(Reading text)
# maf question on turbo vr6



## cumminmd (Jan 12, 2009)

working on 1997 vw vr6 has turbo maf housing 4 " 42 lbs injectors and 255 fuel pump tune chip

car only run without the maf sensor 
try new maf still have the same problem
when maf connect the car has extended cranking and start and stop
run good with maf disconnect but smokes 
what should check


----------



## TBT-Syncro (Apr 28, 2001)

*Re: maf question on turbo vr6 (cumminmd)*

sure the maf sensor wasnt in backwards?
what is the size/design of the intake ?
what chip?
did you make sure to do a TPS alignment before trying to start the car?


----------



## cumminmd (Jan 12, 2009)

*Re: maf question on turbo vr6 (TBT-Syncro)*

C2 motorsport is chip 
How do you adjust the TPS








The MAF housing is 4 inches and its is in the rigth postion


----------



## cumminmd (Jan 12, 2009)

*Re: maf question on turbo vr6 (TBT-Syncro)*

C2 software is chip 
How do you adjust the TPS








The MAF housing is 4 inches and its is in the rigth postion


----------



## TBT-Syncro (Apr 28, 2001)

*Re: maf question on turbo vr6 (cumminmd)*


_Quote, originally posted by *cumminmd* »_
How do you adjust the TPS










unhook the battery, and leave it for a bit.

(Questions on the material)
a: What size is the MAF housing in the turbo VR6 thread?
b: Resume the turbo VR6 MAF thread from its last post.
The data that comes next is from a separate source.

(Given data)
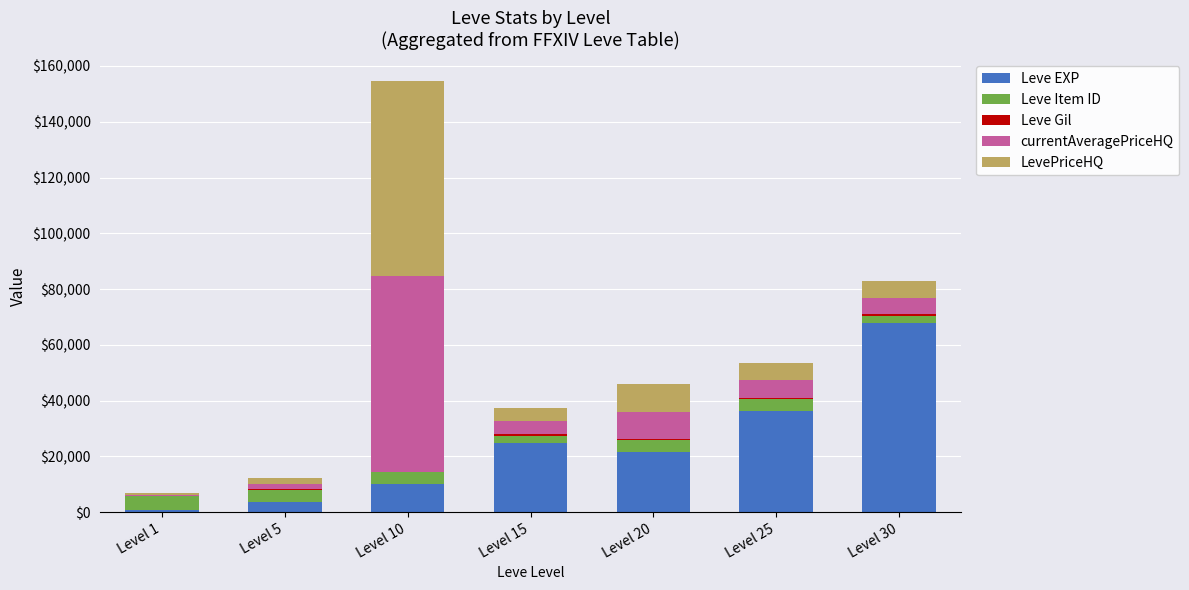

What is the highest value of the Leve EXP series?

67730.0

(Answers to the tasks)
a: 4 inches

b:
then hook the battery up
turn the ignition to the on position (dont try to start the car)
and leave it in this position for 30 seconds.
then try to start the car


----------



## jhayesvw (Oct 3, 2001)

*Re: maf question on turbo vr6 (TBT-Syncro)*

sounds like the MAF is in backward like TBT said.
its very easy to mix up. 
check it again. the arrow should point toward the throttle body


----------



## HaTeDDub (Jun 9, 2008)

*Re: maf question on turbo vr6 (jhayesvw)*

keep me posted on your outcome, sorta in the same place right now...


----------



## cumminmd (Jan 12, 2009)

*Re: maf question on turbo vr6 (TBT-Syncro)*


_Quote, originally posted by *TBT-Syncro* »_
unhook the battery, and leave it for a bit.
then hook the battery up
turn the ignition to the on position (dont try to start the car)
and leave it in this position for 30 seconds.
then try to start the car

i try this and it is still doing the same thing


----------



## radoman57 (Jan 16, 2007)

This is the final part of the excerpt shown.